Resumability. A seed folder with a valid score.json is skipped. Delete that file to re-judge an existing render; delete the whole seed folder to regenerate + re-render + re-judge.
2 · Synthesize the training corpus¶
# Generate seeds with NeMo Data Designer.
uv run python -m nemoslides.pipeline.seeds_dd --out data/seeds.json
# Materialize per-seed Codex workspace.
WORK=work-$(date +%Y%m%d)
uv run python -m nemoslides.cli.codex_pipeline init \
--seeds data/seeds.json --out "$WORK"
# Run Codex in parallel across all seeds (tmux-driven, 6-way default).
./scripts/run_codex_batch.sh "$WORK"
# Monitor progress.
./scripts/watch_codex_status.sh "$WORK"
uv run python -m nemoslides.cli.codex_pipeline status --work "$WORK"
# Validate + pack completed folders.
uv run python -m nemoslides.cli.codex_pipeline pack \
--work "$WORK" --out data/raw/codex
Validators (prompt substance, think substance, deck syntax, image-URL ban, frontmatter hygiene) run during pack and drop non-conformant folders. Scan the output for the kept/dropped counts.
3 · Publish to Hugging Face Hub¶
# Pack kept folders into chat-JSONL and push.
uv run python -m nemoslides.cli.push_hf_dataset --work "$WORK" --push
Target: trillionlabs/slides-sft-v0. The dataset ships messages[0..2] with reasoning_content exposed as a separate field on the assistant turn.
4 · SFT with NeMo-RL¶
Requires a 2n8g layout (2 nodes × 8 GPUs) per the published LoRA+FSDP2 recipe.
The launch script invokes NeMo-RL examples/run_sft.py with two overrides against the published recipe:
policy.model_name = nvidia/NVIDIA-Nemotron-3-Nano-30B-A3B-BF16- Data path pointing at the packed chat-JSONL from step 3.
Everything else — LoRA rank, sequence length, FSDP2 sharding, AdamW, LR schedule — stays as NVIDIA publishes. See 03 · Training for detail.
5 · Serve the finetuned checkpoint¶
vLLM with the base Nemotron checkpoint and the LoRA adapter attached. Registered in nemoslides.pipeline.clients as the model alias passed to --model in step 6 below. If running on a remote node, tunnel the port:
6 · Finetuned SlidevBench — identical protocol¶
Same 30 prompts, same judge, same rubric, same render pipeline, same aggregation formula as step 1.
uv run python -m nemoslides.eval.run --model nano-local --concurrency 15
uv run python -m nemoslides.eval.compare
uv run python -m nemoslides.eval.plot
The Δ between step-1 and step-6 Overall is the project's headline claim. A deviation from protocol identity invalidates the comparison — do not change the judge, rubric, render pipeline, or aggregation weights between the two runs.
7 · Human blindtest (optional second fold)¶
# Build a balanced pair queue from the render artifacts in step 1 + step 6.
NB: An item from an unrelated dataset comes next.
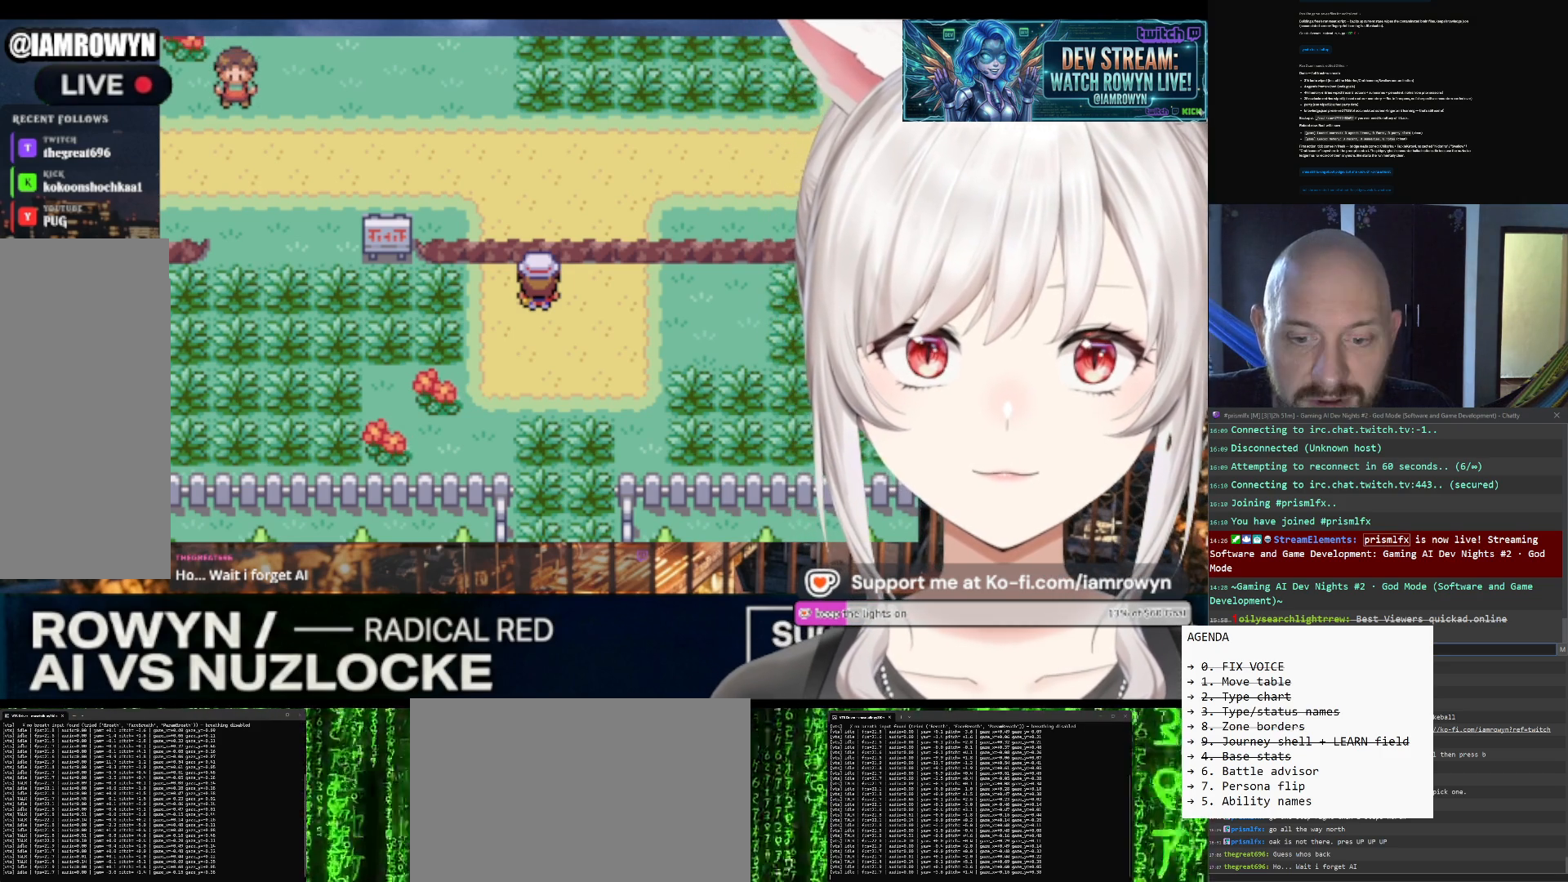
{"buttons": ["B"], "events": []}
uv run python -m nemoslides.blindtest.build_pairs
# Start the voting UI.
uv run python -m nemoslides.blindtest.app
# → http://localhost:5000
Votes persist to results/blindtest/votes.db. Results feed back into 05 · Results.
Demo¶
Optional — the prompt-to-deck web UI.
Requires DEMO_OPENAI_API_KEY in .env (or falls back to OPENAI_API_KEY + model gpt-5.4 for showcase). Set DEMO_OPENAI_BASE_URL to point at the NemoSlides vLLM endpoint for end-to-end local inference.